The target airflow for cooling is 400 CFM per ton (+/- 10%, giving an acceptable range of 350-450 CFM per ton). For a 3-ton system, the target is 1,200 CFM (acceptable range: 1,050-1,350 CFM).
The Sensible Heat Equation
The temperature rise/drop method calculates airflow from the sensible heat equation:
CFM = Sensible BTU/h / (1.08 x Delta-T)
Where:
- Sensible BTU/h = the equipment's sensible cooling or heating output at current conditions
- 1.08 = the sensible heat constant (derived from 60 min/hr x 0.075 lb/ft3 air density x 0.24 BTU/lb-F specific heat)
- Delta-T = temperature difference between return air and supply air (degrees F)
Cooling Mode Calculation
In cooling mode, measure the return and supply air temperatures with the system running at steady state (15+ minutes):
Example:
- 3-ton system, manufacturer's sensible capacity at current conditions: 25,000 BTU/h
- Return air temperature: 76 F
- Supply air temperature: 57 F
- Delta-T: 76 - 57 = 19 F
- CFM = 25,000 / (1.08 x 19) = 25,000 / 20.52 = 1,218 CFM
- Per ton: 1,218 / 3 = 406 CFM/ton (within the acceptable range)
Heating Mode Calculation (Temperature Rise)
For heating systems (furnaces), the temperature rise method is the standard airflow measurement technique. Measure return and supply temperatures with the burner firing at full capacity:
Example:
- 80,000 BTU/h input furnace at 80% AFUE = 64,000 BTU/h output
- Return air: 68 F
- Supply air: 118 F
- Delta-T (temperature rise): 118 - 68 = 50 F
- CFM = 64,000 / (1.08 x 50) = 64,000 / 54 = 1,185 CFM
Compare this to the furnace nameplate temperature rise range (e.g., 35-65 F rise). If the measured rise exceeds the maximum, airflow is too low. If below the minimum, airflow is too high.

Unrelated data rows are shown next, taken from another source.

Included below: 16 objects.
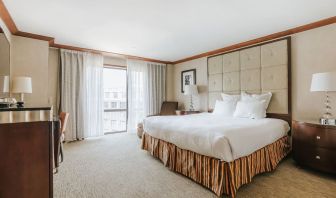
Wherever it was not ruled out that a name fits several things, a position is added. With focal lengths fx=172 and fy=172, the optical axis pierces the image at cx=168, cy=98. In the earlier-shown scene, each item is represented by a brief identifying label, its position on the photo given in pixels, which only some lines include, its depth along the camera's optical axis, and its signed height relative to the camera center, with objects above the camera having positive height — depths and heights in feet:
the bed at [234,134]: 6.34 -1.52
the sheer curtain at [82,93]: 13.74 +0.57
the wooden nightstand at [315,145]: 7.63 -2.20
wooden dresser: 4.50 -1.46
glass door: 17.63 -0.06
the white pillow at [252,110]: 10.46 -0.67
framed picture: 17.30 +2.29
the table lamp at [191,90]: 15.85 +0.86
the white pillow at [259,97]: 11.05 +0.14
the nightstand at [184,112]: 15.66 -1.22
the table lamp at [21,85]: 9.70 +0.84
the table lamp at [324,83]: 7.78 +0.76
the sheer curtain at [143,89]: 17.12 +1.07
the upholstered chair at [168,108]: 18.08 -0.93
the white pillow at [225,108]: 12.14 -0.64
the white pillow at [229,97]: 12.66 +0.16
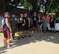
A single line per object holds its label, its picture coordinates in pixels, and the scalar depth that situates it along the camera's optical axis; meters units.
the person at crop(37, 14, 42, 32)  7.01
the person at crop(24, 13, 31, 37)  5.89
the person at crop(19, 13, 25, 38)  5.88
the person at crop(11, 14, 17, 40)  5.06
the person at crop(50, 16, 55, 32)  7.39
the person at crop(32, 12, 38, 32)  7.25
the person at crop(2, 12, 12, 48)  4.18
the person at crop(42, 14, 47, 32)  7.11
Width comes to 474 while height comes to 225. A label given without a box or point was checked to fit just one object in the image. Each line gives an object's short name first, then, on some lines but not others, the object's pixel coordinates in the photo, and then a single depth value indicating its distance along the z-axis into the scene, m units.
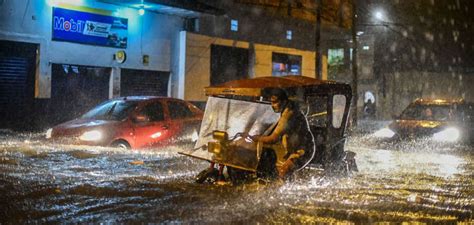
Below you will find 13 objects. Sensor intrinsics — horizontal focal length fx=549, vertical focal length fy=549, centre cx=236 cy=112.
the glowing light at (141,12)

Temperature Rise Range Is on the Nameplate
Every furnace has a temperature rise range on its nameplate (e.g., "35-65 F Rise"). If the measured rise exceeds the maximum, airflow is too low and the heat exchanger may overheat, triggering the high-limit switch. If below the minimum, airflow is too high and comfort suffers. This is the quickest field check for furnace airflow.
Limitations of the Temperature Method
The temperature rise/drop method has several limitations:
- Requires knowing the equipment's actual sensible output at current conditions (not just the nameplate rating)
- In cooling mode, the sensible capacity varies with outdoor temperature and indoor wet-bulb
- Temperature measurements must be accurate to +/- 1 F for reasonable accuracy
- The method measures total system airflow, not individual room delivery
The temperature rise/drop method calculates airflow from the sensible heat equation: CFM = Sensible BTU/h / (1.08 x Delta-T). For cooling, a normal delta-T is 14-22 F at 400 CFM/ton. For heating, the temperature rise must fall within the nameplate range. This method is quick but requires knowing the equipment's actual sensible output and having accurate temperature measurements.